Lieutenant Colonel Mervin Willett Gonin, who commanded the medical unit at Belsen in the weeks after liberation, wrote about it in his diary. The original is held at the Imperial War Museum in London.

“This was not at all what we men wanted. We were screaming for hundreds and thousands of other things. And I don’t know who asked for lipstick. I wish so much that I could discover who did it. It was the action of genius, sheer unadulterated brilliance. I believe nothing did more for those internees than the lipstick. Women lay in bed with no sheets and no nightie, but with scarlet red lips. You saw them wandering about with nothing but a blanket over their shoulders, but with scarlet red lips. I saw a woman dead on the post-mortem table and clutched in her hand was a piece of lipstick. At last someone had done something to make them individuals again. They were someone, no longer merely the number tattooed on the arm. At last they could take an interest in their appearance. That lipstick started to give them back their humanity.”
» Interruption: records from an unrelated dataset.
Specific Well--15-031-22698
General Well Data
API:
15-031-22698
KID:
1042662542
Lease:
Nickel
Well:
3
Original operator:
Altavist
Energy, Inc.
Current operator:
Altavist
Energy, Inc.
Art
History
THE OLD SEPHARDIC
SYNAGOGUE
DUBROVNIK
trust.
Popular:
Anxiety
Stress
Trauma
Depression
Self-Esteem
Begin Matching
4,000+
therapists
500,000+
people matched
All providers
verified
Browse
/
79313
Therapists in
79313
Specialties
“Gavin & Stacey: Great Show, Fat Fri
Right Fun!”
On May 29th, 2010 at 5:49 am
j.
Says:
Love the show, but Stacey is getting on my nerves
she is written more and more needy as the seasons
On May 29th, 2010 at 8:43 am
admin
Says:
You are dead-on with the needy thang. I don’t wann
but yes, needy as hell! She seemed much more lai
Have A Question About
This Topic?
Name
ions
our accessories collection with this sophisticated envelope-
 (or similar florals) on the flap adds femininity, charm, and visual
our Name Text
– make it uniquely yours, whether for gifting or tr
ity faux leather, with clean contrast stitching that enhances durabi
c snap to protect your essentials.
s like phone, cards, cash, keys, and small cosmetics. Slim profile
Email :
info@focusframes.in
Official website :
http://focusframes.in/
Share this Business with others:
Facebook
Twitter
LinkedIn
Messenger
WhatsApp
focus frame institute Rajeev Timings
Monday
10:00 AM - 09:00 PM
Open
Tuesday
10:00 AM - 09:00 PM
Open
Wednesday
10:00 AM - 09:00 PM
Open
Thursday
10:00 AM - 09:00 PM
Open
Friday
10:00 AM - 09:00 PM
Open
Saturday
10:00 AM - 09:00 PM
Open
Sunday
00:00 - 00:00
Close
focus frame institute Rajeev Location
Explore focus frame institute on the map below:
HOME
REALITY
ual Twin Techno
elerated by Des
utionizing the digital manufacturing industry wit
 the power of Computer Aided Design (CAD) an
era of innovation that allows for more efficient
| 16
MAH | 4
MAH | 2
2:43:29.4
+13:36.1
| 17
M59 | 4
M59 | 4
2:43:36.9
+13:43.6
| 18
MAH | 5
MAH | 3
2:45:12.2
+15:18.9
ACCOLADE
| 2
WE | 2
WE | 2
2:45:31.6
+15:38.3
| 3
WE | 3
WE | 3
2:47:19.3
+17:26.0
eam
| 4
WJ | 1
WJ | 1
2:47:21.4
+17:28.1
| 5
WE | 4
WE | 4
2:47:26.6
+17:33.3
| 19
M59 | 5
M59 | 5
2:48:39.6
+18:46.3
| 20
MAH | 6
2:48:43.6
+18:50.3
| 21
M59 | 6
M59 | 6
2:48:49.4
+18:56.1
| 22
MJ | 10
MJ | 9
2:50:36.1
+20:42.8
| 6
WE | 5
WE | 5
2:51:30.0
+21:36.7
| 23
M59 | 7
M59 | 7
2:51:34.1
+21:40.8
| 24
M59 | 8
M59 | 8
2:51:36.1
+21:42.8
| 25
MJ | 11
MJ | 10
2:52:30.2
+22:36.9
Nobody claimed credit for sending it. It never became a campaign or a brand story. We still don’t know who it was, though I suspect it was a woman, someone who understood without being asked what those women needed, in a way the men around her couldn’t see. The very anonymity of it is part of what makes it real. It wasn’t a marketing exercise.

Why the False Stories Persist

The manufactured myths, 1912 suffragettes, Churchill and his lipstick, Hitler who hated red lips, all have the same structure. A famous figure, a personal gesture, a clear moral. They convert systemic, slow-moving history (economic shifts, advertising, the gradual normalisation of cosmetics over twenty years) into a single vivid moment. Someone did something. Someone stood up to someone else.

When we put on red lipstick and want it to mean something, we reach for that lineage. The defiant suffragette. The wartime woman keeping going. These figures are there in the mirror with us, and the stories that put them there feel true even when they aren’t, because the feeling they describe is real.

The Gonin account doesn’t give us a heroine with a name. It gives us something harder and more genuine: an anonymous act of understanding, documented in a British officer’s diary from April 1945, about what it means to be seen as a person again.

That, I think, is where the red lipstick actually earns its weight.